___ Extract provided ___
Hi all,
among the various plans for Hibernate Search 6, one of the reasons we
had to do the Elasticsearch integration sooner as experimental was to
get ourselves a clearer picture of what's going to be needed in terms
of internal cleanup.
Our DocumentBuilder is ancient, and several new features have been
added since it was a well designed, simple piece of code..
So, while we have discussed several wishes already, I started now a
document to try get all our thoughts to converge.
For convenience, pasting the current content below.
-
https://docs.google.com/document/d/1JwKanIRHVTw1LvCdLGyY6EKuyvvQn6gvlkmPG...
I'm not giving comment permissions to the world; anyone who's
interested please answer here or drop me a note, happy to give
permissions to comment to well-intentioned people.
N.B. The document will very likely evolve beyond this email; as it is
now it's an initial brain dump. For example, I haven't thought about
the ES capability of nesting structures yet.
Thanks,
Sanne
==== Pasting from document =====
DocumentBuilder and FieldBridge requirements for Hibernate Search 6.0
* Never import Lucene types; ideally make Lucene an dependency of the
Lucene backend only.
* In a modular world, don’t expect end user code to be able to load
Lucene class definitions.
* Efficient lookup “field name” -> field mappings and its indexing
options; not least:
* Cardinality {always one, optional one, one-many, zero-many}
* Needed for validation of queries, e.g. query for null can use
an “exists” query only in some of these cases, vs needing a null
token.
* projectable alone vs part of multiple fields relating to a single
property (allow projection of Two-Way bridges using multiple fields)
* Might need “group name”.”sub field name” for groups and index time joins
* IndexedEmbedded
* “depth” and navigational graph to be pre-computed: tree of valid
fields and options to be known in advance.
* Navigating into a relation must deal with possibly navigating
into subclasses of the relation type:
http://stackoverflow.com/questions/39516355/indexing-a-interface-in-hiber...
* Immutable, threadsafe, easy to inspect/walk mapping tree
* Built and validated at boostrap of the IndexManager
* can’t be updated after that
* Field names and custom FieldType not to be allocated at runtime
* Efficient to validate Queries
* Allow efficient production of an Entity instance into:
* Elasticsearch “document”
* Lucene “document”
* An efficient to serialize “document”
* If it gets easy enough, make our own simple serialization?
* Extensible to other backends e.g. Apache Solr in the future (a
Walkable SPI)
___
Check your understanding:
1. Quote the stretch of the Hibernate Search 6 email from "I'm not giving" through "to well-intentioned people.".
2. List every cardinality option that the Hibernate Search 6 email gives for field mappings.
___ Stored data ___
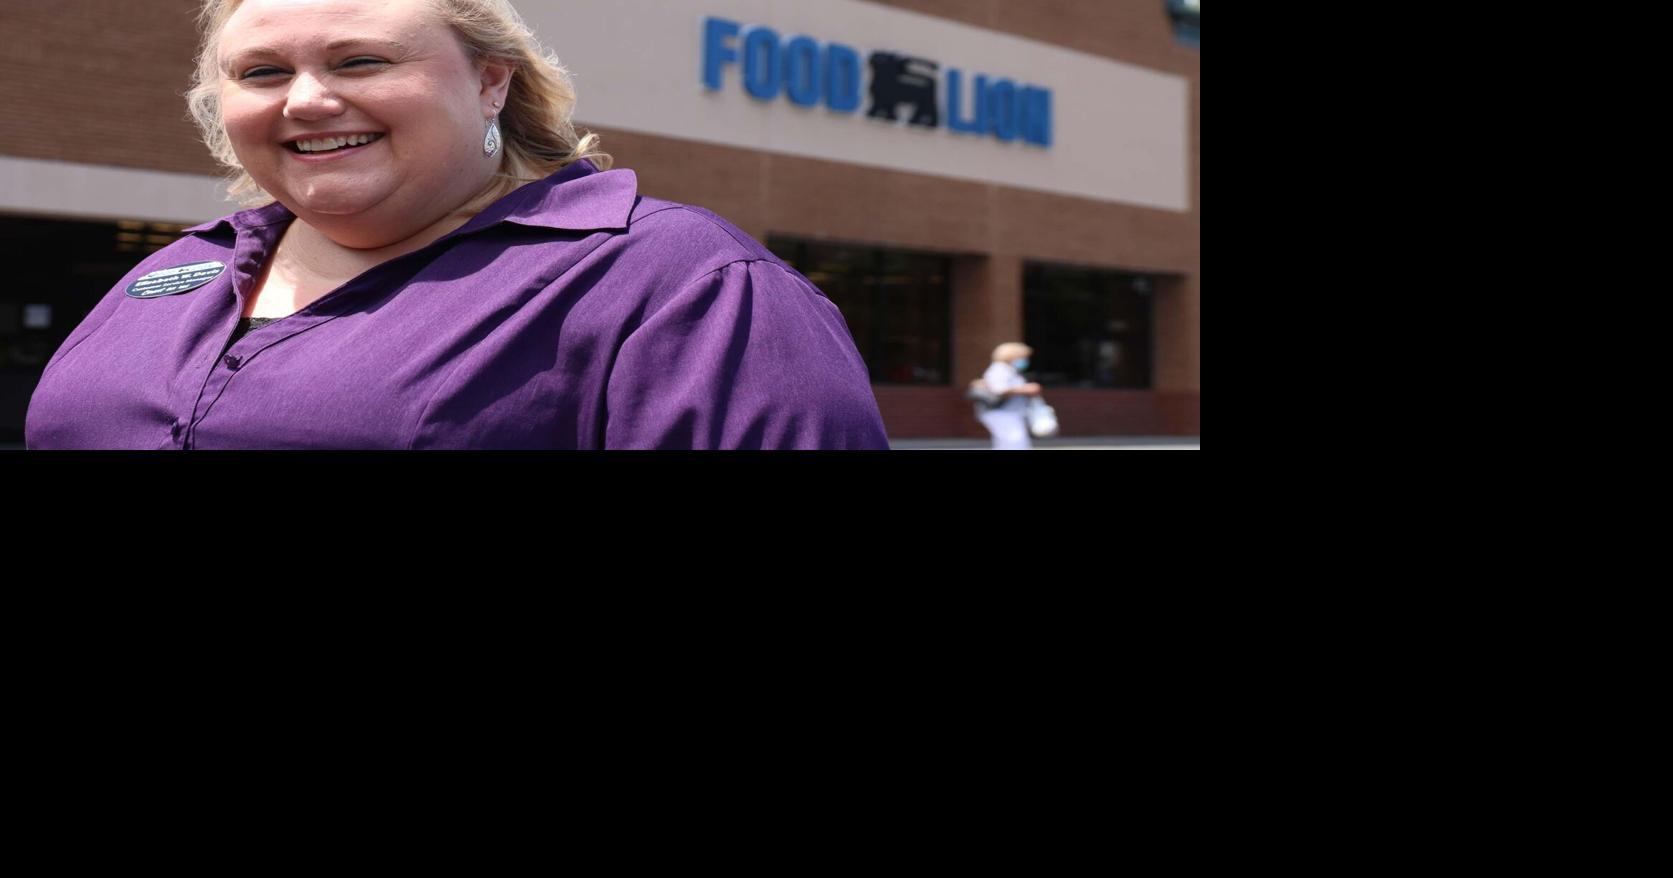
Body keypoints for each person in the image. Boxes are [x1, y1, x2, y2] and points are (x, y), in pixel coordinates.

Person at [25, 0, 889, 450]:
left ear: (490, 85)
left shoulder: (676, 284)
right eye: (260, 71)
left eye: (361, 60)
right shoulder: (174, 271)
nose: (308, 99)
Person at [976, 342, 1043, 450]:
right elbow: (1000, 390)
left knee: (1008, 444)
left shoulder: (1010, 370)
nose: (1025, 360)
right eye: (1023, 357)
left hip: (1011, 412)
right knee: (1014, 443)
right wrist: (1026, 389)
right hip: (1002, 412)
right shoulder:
___
Solved tasks:
1.
I'm not giving comment permissions to the world; anyone who's
interested please answer here or drop me a note, happy to give
permissions to comment to well-intentioned people.

2. always one, optional one, one-many, zero-many